__Textauszug__:

+++

In der Haushaltswoche werden alle Einzelpläne der Ministerien zur Diskussion gestellt. Zum Auftakt der Etatdiskussion warnte Bundesumweltministerin Steffi Lemke (Grüne) davor, angesichts des Krieges den Umweltschutz zu vernachlässigen. »Der völlig falsche Ansatz wäre es jetzt, die ökologischen Fragen zurückzustellen«, sagte sie und fügte hinzu: »Die Klimakrise und das Artensterben sind eben auch zwei Krisen, die existenziell für die Menschheit sind.« Auch angesichts der Sorgen um die Energiesicherheit dürfe der Wiedereinstieg in die Atomkraft keine Option sein[2], mahnte Lemke. Ihr Ressort muss dem Haushaltsentwurf zufolge mit einem reduzierten Etat rechnen. Er sieht für das laufende Jahr Ausgaben von rund 2,2 Milliarden Euro und damit rund 456 Millionen weniger als im Bundeshaushalt 2021 vor. Dies hat allerdings auch etwas damit zu tun, dass der Bereich Klimaschutz ins Bundeswirtschaftsministerium verlagert wurde.

+++

__Einträge__:
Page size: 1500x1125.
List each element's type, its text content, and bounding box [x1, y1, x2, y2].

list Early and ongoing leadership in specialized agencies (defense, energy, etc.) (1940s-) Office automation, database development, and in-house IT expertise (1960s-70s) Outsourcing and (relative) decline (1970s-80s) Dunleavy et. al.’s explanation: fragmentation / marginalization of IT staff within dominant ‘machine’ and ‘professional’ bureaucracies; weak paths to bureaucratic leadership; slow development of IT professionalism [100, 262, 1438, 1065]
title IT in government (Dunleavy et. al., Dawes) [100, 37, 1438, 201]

+++

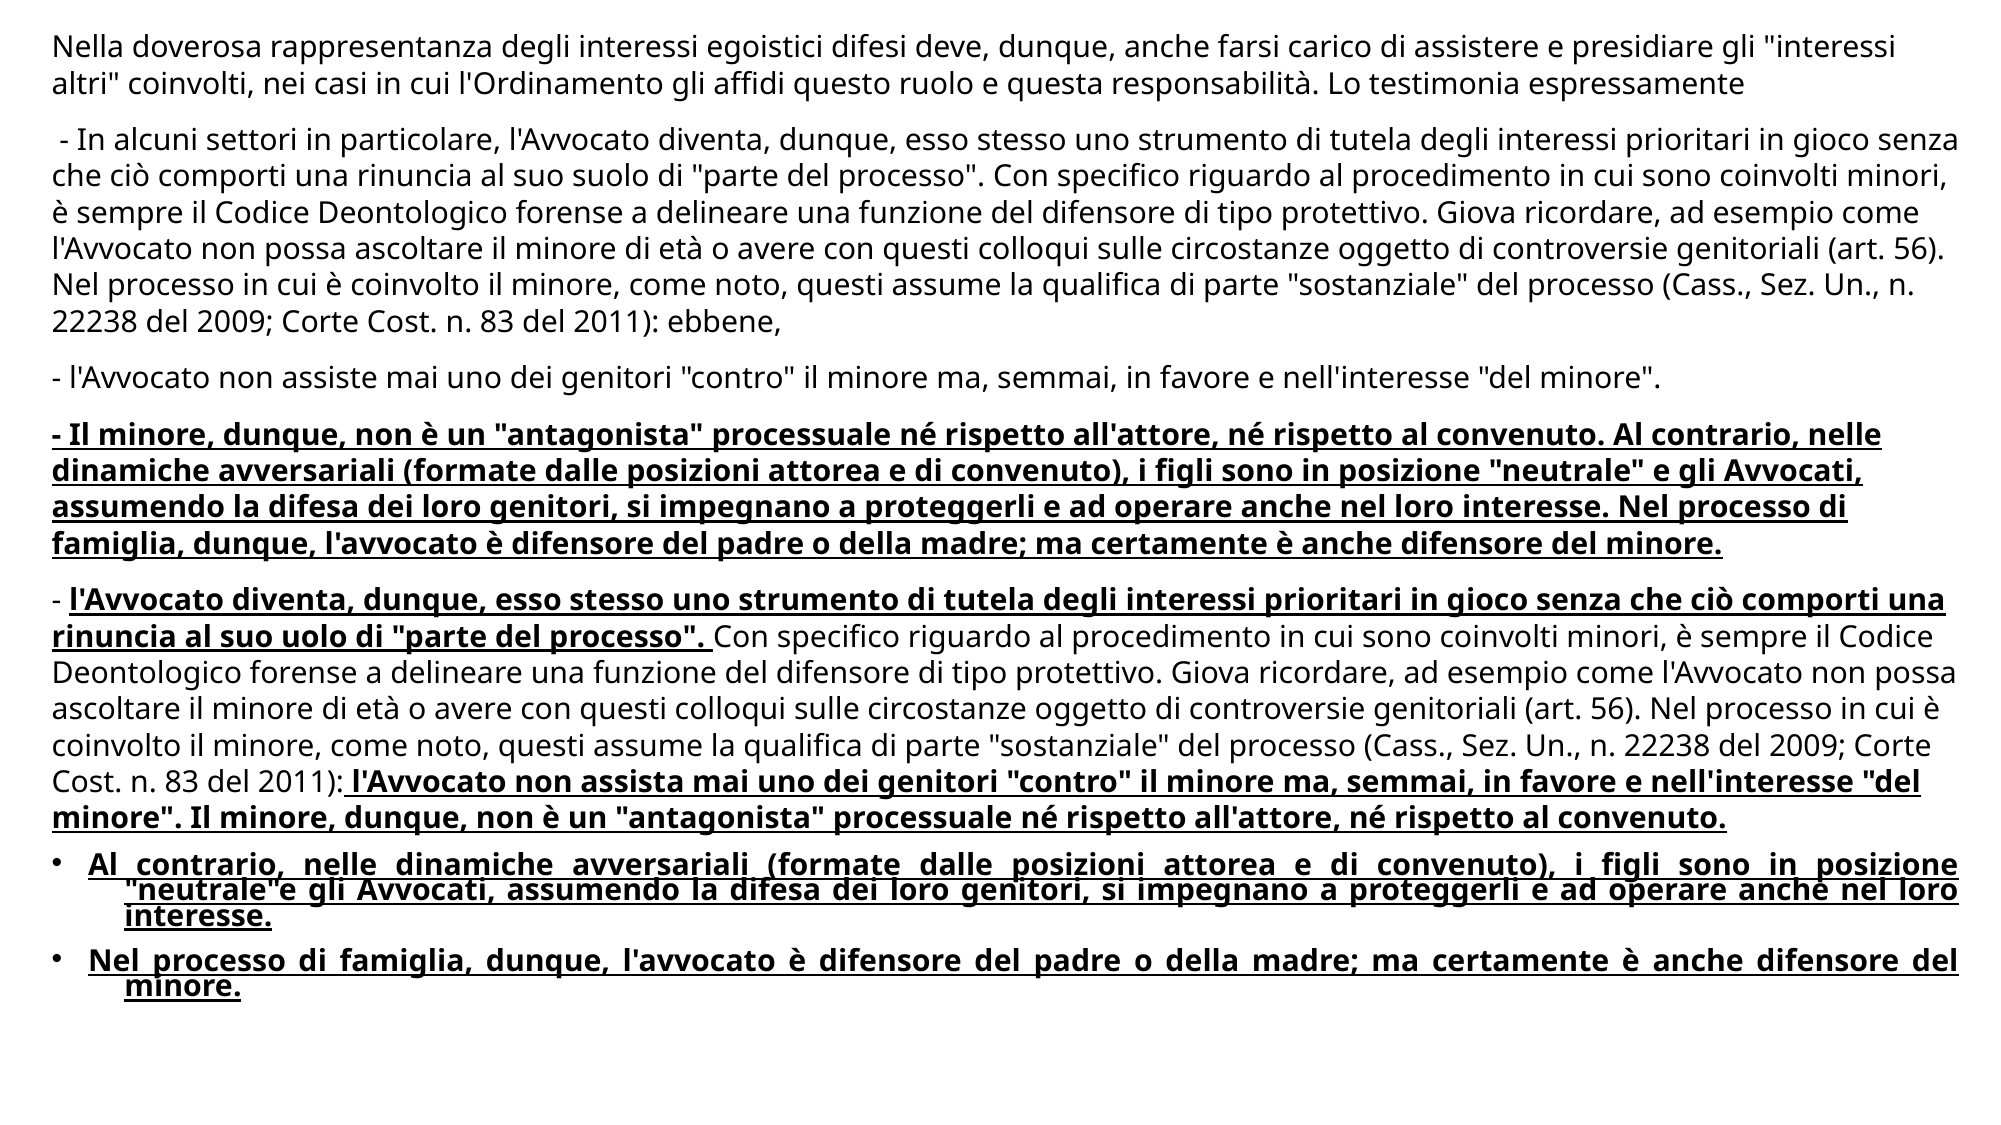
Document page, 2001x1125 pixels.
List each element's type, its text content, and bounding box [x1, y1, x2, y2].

+++

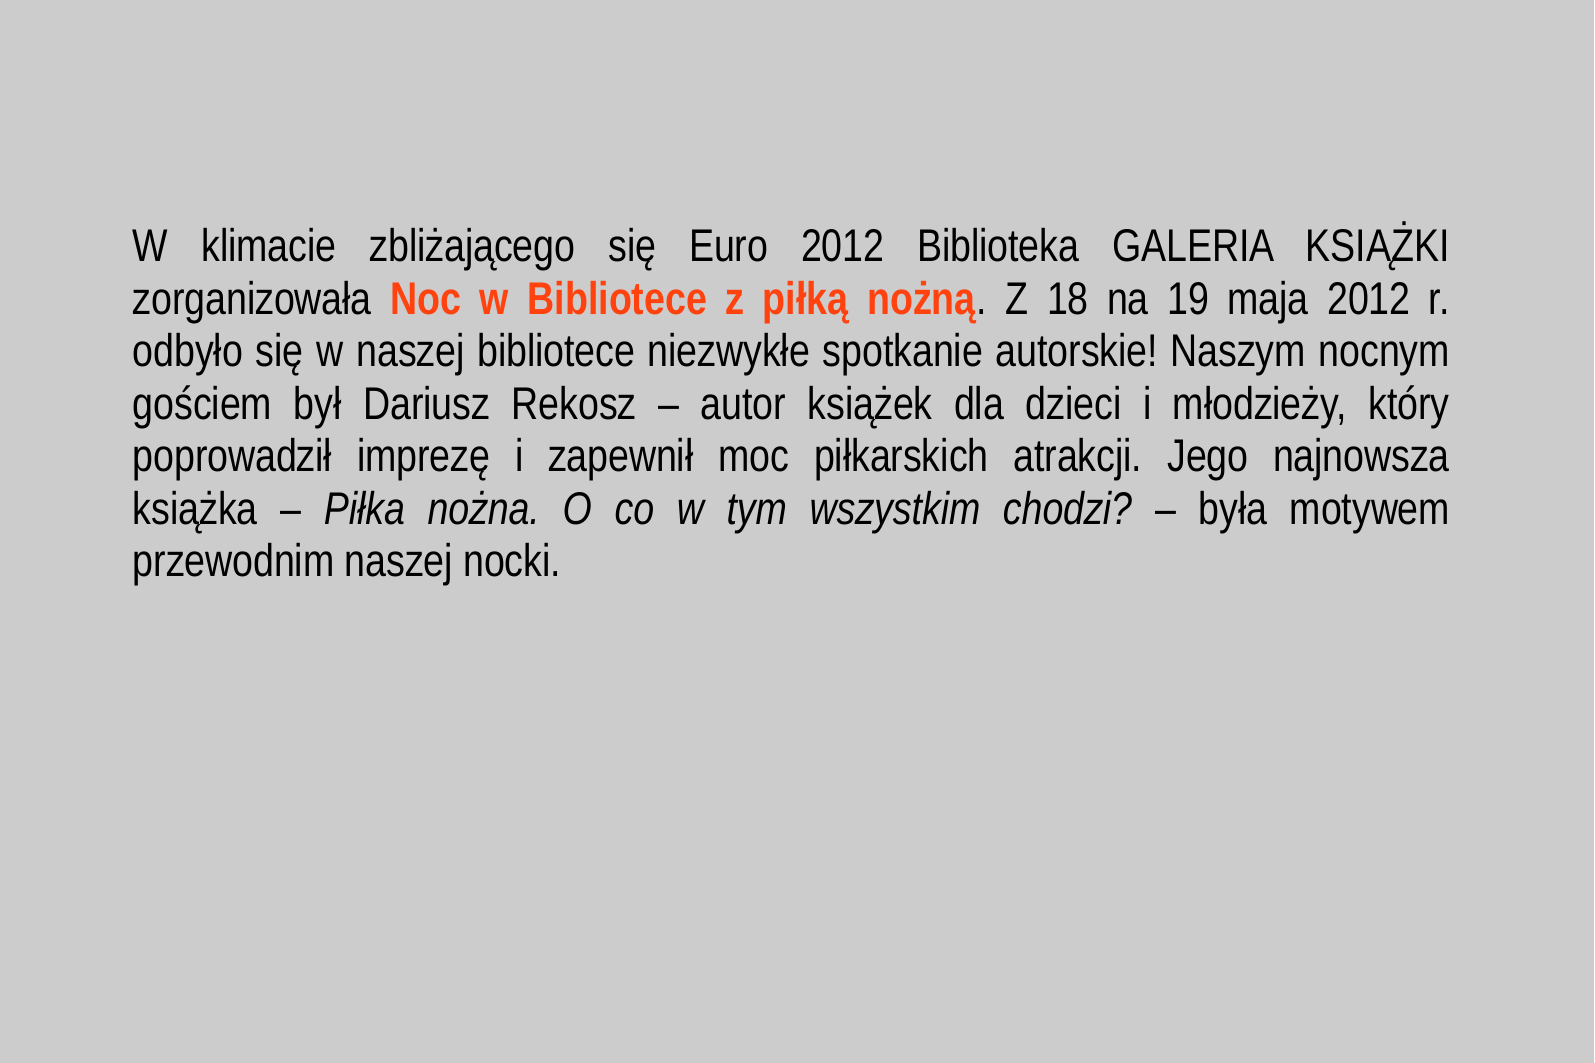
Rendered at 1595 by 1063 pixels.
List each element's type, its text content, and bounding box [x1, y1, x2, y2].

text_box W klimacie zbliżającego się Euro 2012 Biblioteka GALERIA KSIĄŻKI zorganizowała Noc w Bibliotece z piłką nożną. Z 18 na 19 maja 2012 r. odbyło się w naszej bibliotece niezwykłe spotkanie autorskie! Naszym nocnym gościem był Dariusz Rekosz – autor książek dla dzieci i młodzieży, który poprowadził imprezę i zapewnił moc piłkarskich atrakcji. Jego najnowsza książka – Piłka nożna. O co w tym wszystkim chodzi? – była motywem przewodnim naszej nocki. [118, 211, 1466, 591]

+++

__Aufgabe 1__: Mit welchen Ausgaben rechnet der Haushaltsentwurf laut dem Textauszug für das Ressort von Steffi Lemke im laufenden Jahr?
__Aufgabe 2__: Erläutern Sie in ein bis drei Sätzen, womit der Textauszug erklärt, dass der Etat des Umweltressorts kleiner ausfällt als im Bundeshaushalt 2021.

__Musterlösung 1__: Mit Ausgaben von rund 2,2 Milliarden Euro.

__Musterlösung 2__: Der Etat liegt mit rund 2,2 Milliarden Euro etwa 456 Millionen Euro unter dem Wert von 2021. Das hängt laut Text auch damit zusammen, dass der Bereich Klimaschutz ins Bundeswirtschaftsministerium verlagert wurde.